Domenig und Huth sprechen in der geichzeitigen Ausstellung „Propositionen“ von einem „urbanen Gerüst“, dem als Primärsystem „Bauplätze“ für private und öffentliche Funktionen in einem Sekundärsystem zugeordnet sind. In gleicher Weise kann man eine Reihe internationaler Projekte aus den 60er-Jahren anführen.

Das vom Institut für Architekturtheorie, Kunst- und Kulturwissenschaften 2012 herausgegebene Buch „Was bleibt von der Grazer Schule?“ breitet in authentischer Interpretation die Stellungnahmen verschiedener Exponenten der „Grazer Schule“ aus, die verschiedenen Zugang zu einem Strukturbegriff in ihren Arbeiten hatten. Dass Bernhard Hafner diesen Diskurs anlässlich der Werkgruppen-Ausstellung weiterführt, ist erfreulich. Deren Titel „Architektur als Partitur“ hat signifikant vermittelt, dass ein theoretisches Konzept erst dann zur künstlerischen Verwirklichung kommt, wenn ein konkretes Projekt die zugrundeliegende Handlungsanweisung überschreitet und zum erlebbaren Raum wird, der wohl als Zeitdokument erfassbar, aber immer neu von Akteuren (Musikern, Architekten) bespielt wird.

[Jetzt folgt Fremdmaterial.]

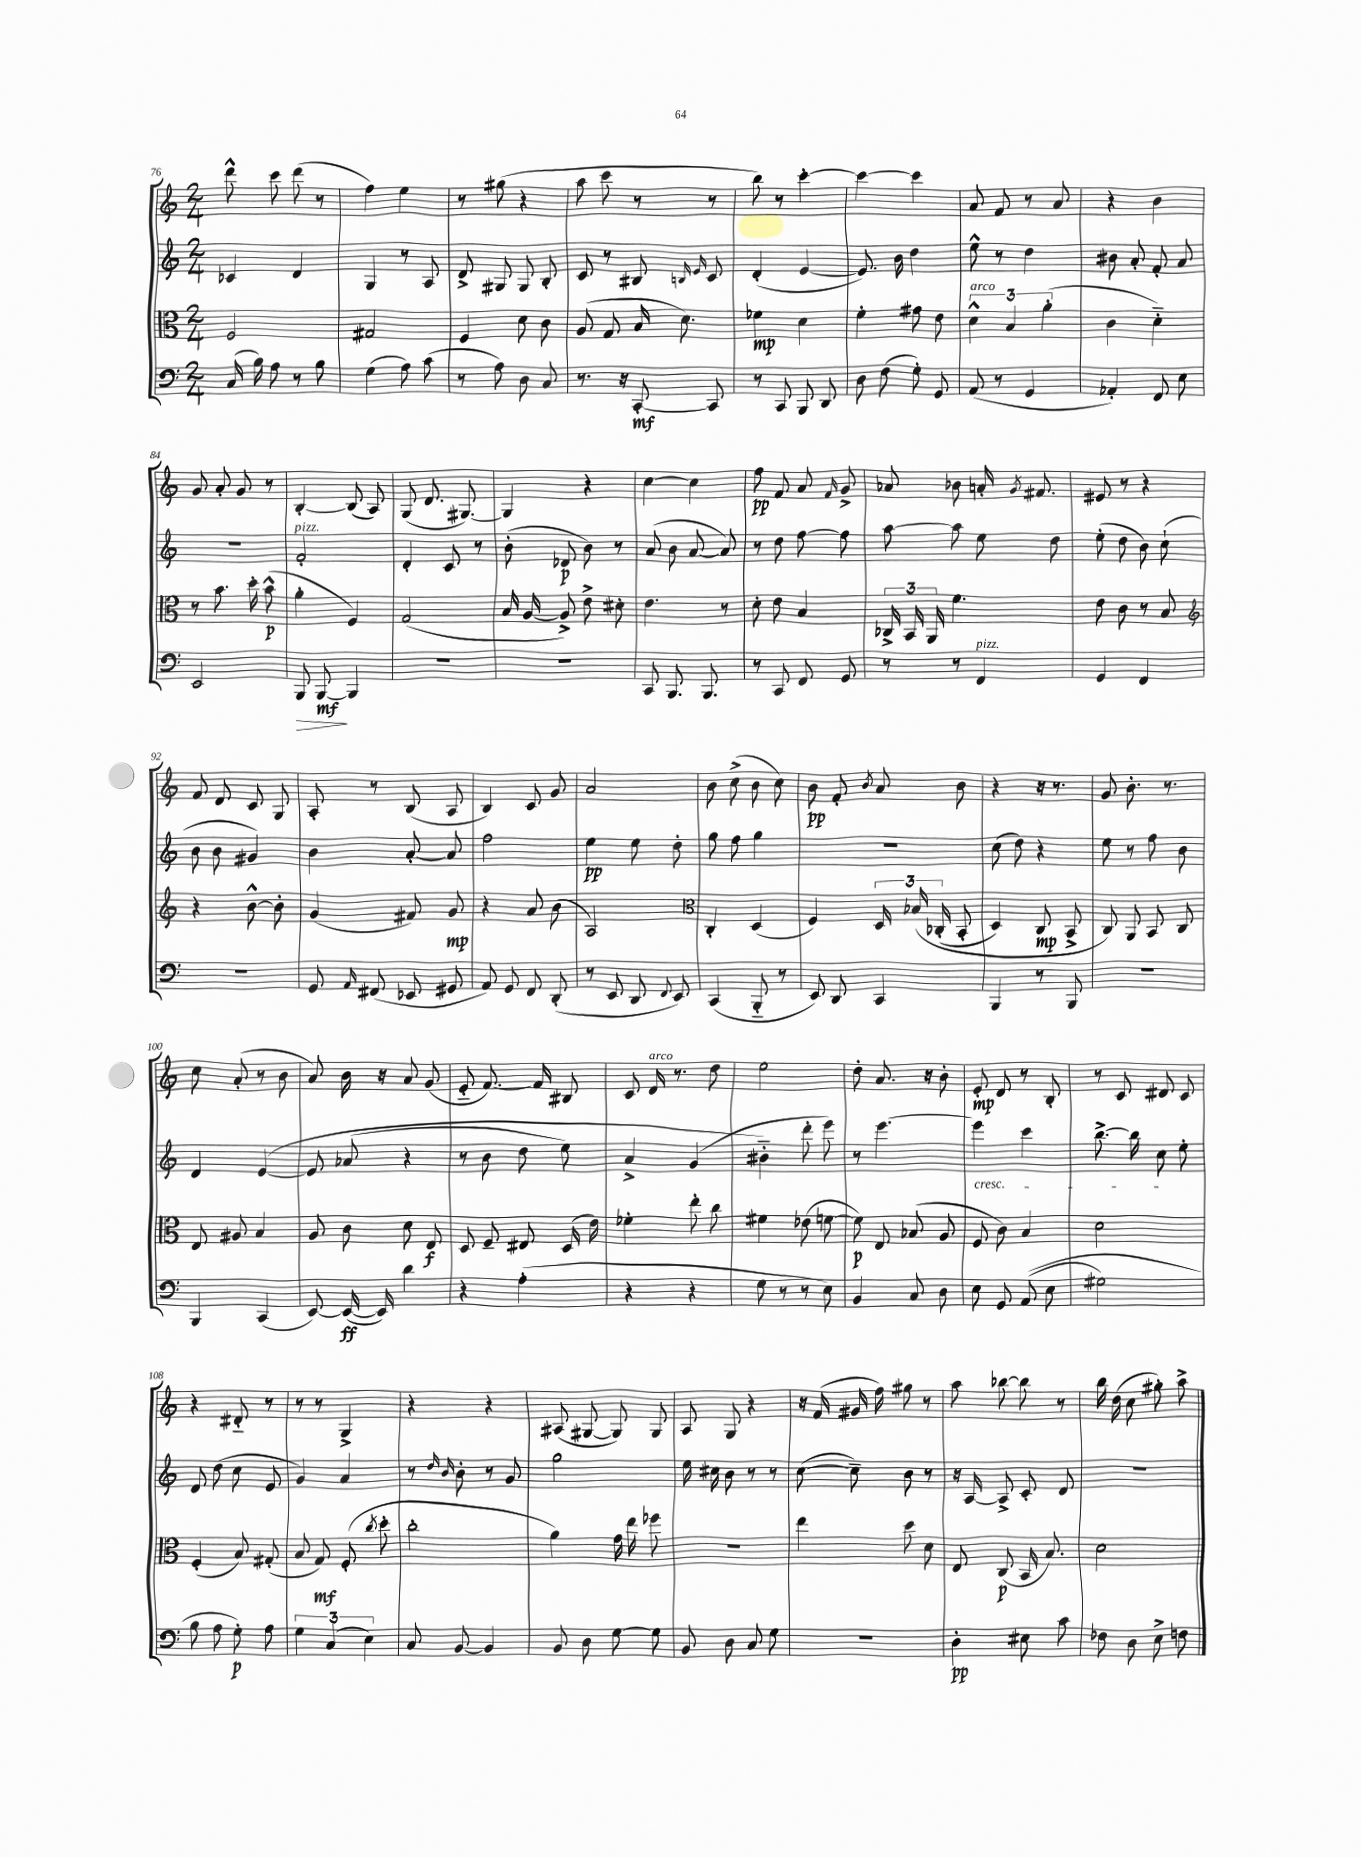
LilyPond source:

<<
\new StaffGroup <<
\new Staff = "s0" {
    \clef treble \key c \major \numericTimeSignature \time 2/4
    \autoBeamOff d'''8-^ c'''8 d'''8( r8 |
    f''4) e''4 |
    r8 gis''8( r4 |
    a''8 c'''8 r8 r8 |
    b''8) r8 c'''4~-. |
    c'''4~ c'''4 |
    a'8 f'8 r8 a'8 |
    r4 b'4 |
    g'8 a'8-. g'8 r8 |
    b4~-. b8( a8) |
    g8( d'8. gis8.~) |
    gis4 r4 |
    c''4~ c''4 |
    f''8\pp f'8 a'8 \grace { f'16 } g'8-> |
    aes'8 bes'8 a'16-. \acciaccatura { g'8 } fis'8. |
    eis'8 r8 r4 |
    f'8 d'8 c'8 g8 |
    a8-. r8 b8( a8 |
    b4) c'8 g'8 |
    a'2 |
    b'8 c''8->( b'8 c''8) |
    b'8\pp f'8-. \acciaccatura { b'8 } a'8 b'8 |
    r4 r16 r8. |
    g'8 b'8.-. r8. |
    c''8 a'8-.( r8 b'8 |
    a'8) b'16 r16 a'8 g'8( |
    e'8-_ f'8.~) f'16 bis8 |
    c'8 d'16^\markup { \italic "arco" } r8. d''8 |
    e''2 |
    d''8-. a'8. r16 b'8-. |
    e'8-.\mp d'8 r8 b8-. |
    r8 c'8 dis'8 c'8 |
    r4 dis'8-_ r8 |
    r8 r8 g4-> |
    r4 r4 |
    ais8( gis8~ gis8) gis8 |
    a8 g8 r4 |
    r16 f'16( gis'16 f''16) gis''8 r8 |
    a''8 bes''8~ bes''8 r8 |
    b''16 d''16( c''8 gis''8-.) a''8-> \bar "|." |
}
\new Staff = "s1" {
    \clef treble \key c \major \numericTimeSignature \time 2/4
    \autoBeamOff ces'4 d'4 |
    g4 r8 a8 |
    d'8-> gis8 gis8 b8-. |
    c'8 r8 bis8 \grace { b16 e'16 } c'8 |
    d'4-.( e'4~ |
    e'8.) b'16 d''4 |
    e''8-^ r8 d''4 |
    bis'8 a'8-. f'8-. a'8 |
    R2 |
    f'2-.^\markup { \italic "pizz." } |
    d'4-. c'8 r8 |
    b'8-.( des'8\p b'8) r8 |
    a'8( b'8 a'8~ a'8) |
    r8 d''8 f''8~ f''8 |
    a''8~ a''8 e''8 d''8 |
    e''8-.( d''8 b'8) c''8-!( |
    b'8 b'8 gis'4) |
    b'4 a'8~-. a'8 |
    f''2 |
    e''4\pp e''8 d''8-. |
    g''8 f''8 g''4 |
    R2 |
    c''8( d''8) r4 |
    e''8 r8 f''8 b'8 |
    d'4 e'4~\( |
    e'8 aes'8( r4 |
    r8 b'8 d''8 e''8) |
    a'4-> g'4( |
    bis'4-_\) d'''8-. e'''8) |
    r8 e'''4.~ |
    e'''4\cresc c'''4 |
    b''8.~-> b''16 c''8\! e''8-. |
    d'8 d''8( c''8 e'8 |
    g'4) a'4 |
    r8 \grace { d''16 b'16 } b'8-. r8 g'8 |
    g''2 |
    e''16 cis''16 b'8 r8 r8 |
    c''8~( c''8--) b'8 r8 |
    r16 a16~ a8-> c'8-. d'8 |
    r2 \bar "|." |
}
\new Staff = "s2" {
    \clef alto \key c \major \numericTimeSignature \time 2/4
    \autoBeamOff f2 |
    gis2 |
    f4 d'8 c'8 |
    a8( g8 b16 d'8.) |
    fes'4\mp d'4 |
    f'4-. gis'8 e'8 |
    \tuplet 3/2 { d'4-^^\markup { \italic "arco" } b4 a'4-.( } |
    c'4 d'4-_) |
    r8 b'8. d''16-. b'8-^\p( |
    a'4-. f4) |
    g2( |
    b16 a16~ a8->) e'8-> dis'8-. |
    e'4. r8 |
    d'8-. e'8 b4 |
    \tuplet 3/2 { ces16-> b,16 a,16 } f'4. |
    e'8 c'8 r8 b8 |
    \clef treble r4 b'8~-^ b'8-. |
    g'4( fis'8) g'8\mp |
    r4 a'8 b'8( |
    a2) |
    \clef alto c4-. d4( |
    f4) \tuplet 3/2 { d16 bes16\( ces16-.( } b,8-. |
    d4) c8\mp b,8-> |
    c8\) a,8 b,8 c8 |
    e8 ais8 b4 |
    a8 c'8 d'8 e8\f |
    d8 f8-- eis8 d16( e'16) |
    fes'4-. e''8-. c''8 |
    fis'4 ees'8( f'8~ |
    f'8\p) e8 bes8( a8 |
    f8 c'8) b4 |
    d'2 |
    f4-.( b8) gis8-.( |
    b8 g8\mf) f8-.( \acciaccatura { c''8 } d''8-. |
    c''2-. |
    a'4) g'16 e''16 fes''8 |
    R2 |
    e''4 d''8 d'8 |
    e8 c8\p( b,16 b8.) |
    d'2 \bar "|." |
}
\new Staff = "s3" {
    \clef bass \key c \major \numericTimeSignature \time 2/4
    \autoBeamOff c16( b16) a8 r8 b8 |
    g4( a8) c'8( |
    r8 a8) d8 c8 |
    r8. r16 c,8~-.\mf c,8 |
    r8 c,8 b,,8 d,8 |
    d8 f8( g8-.) g,8 |
    a,8( r8 g,4 |
    aes,4-.) f,8 e8 |
    e,2 |
    b,,8\> b,,8~\mf\! b,,4 |
    R2 |
    R2 |
    c,8 b,,8. b,,8. |
    r8 c,8 f,8 g,8 |
    r8 r8 f,4^\markup { \italic "pizz." } |
    g,4 f,4 |
    r2 |
    g,8 \grace { a,16 } fis,8( ees,8 gis,8 |
    a,8) g,8 f,8 d,8-.( |
    r8 e,8 d,8 \appoggiatura { f,8 } e,8) |
    c,4( b,,8-_ r8 |
    e,8) d,8 c,4 |
    b,,4 r8 b,,8 |
    r2 |
    b,,4 c,4( |
    e,8~) e,16~\ff( e,16) d'4 |
    r4 a4-.( |
    r4 r4 |
    g8 r8 r8 e8) |
    b,4 c8 d8 |
    e8 g,8 a,8(\( e8 |
    gis2) |
    b8 a8 g8-.\p\) a8 |
    \tuplet 3/2 { g4 c4( e4) } |
    c8 b,8~ b,4 |
    b,8 d8 g8~ g8 |
    b,8 d8 c8 g8 |
    r2 |
    d4-.\pp eis8 c'8 |
    fes8 d8 e8-> f8 \bar "|." |
}
>>
>>
\layout { \context { \Score currentBarNumber = #76 } }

Immer noch bleibt das reale, aus einer konkreten Situation entwickelte Projekt im Schwebezustand zwischen physischer structure (anglizistische Version) und a-physischer structure (romanische Version), wobei mit Strukturalismus letztlich eine Zeitphase bestimmt ist (1960 – 1980), die allerdings im Neuaufleben regelbestimmten Entwerfens (structuralism) durch neue Medien wieder ins Blickfeld rückt.